### Aim of the task
When you reach the line containing "Grillplatten", begin copying, and keep copying each line exactly until the listing ends.
(Records)
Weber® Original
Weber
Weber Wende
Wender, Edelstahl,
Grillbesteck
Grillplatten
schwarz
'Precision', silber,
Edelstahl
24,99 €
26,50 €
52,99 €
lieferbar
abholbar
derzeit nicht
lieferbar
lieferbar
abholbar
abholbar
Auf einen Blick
(End Records)
### Response to this task
Grillplatten
schwarz
'Precision', silber,
Edelstahl
24,99 €
26,50 €
52,99 €
lieferbar
abholbar
derzeit nicht
lieferbar
lieferbar
abholbar
abholbar
Auf einen Blick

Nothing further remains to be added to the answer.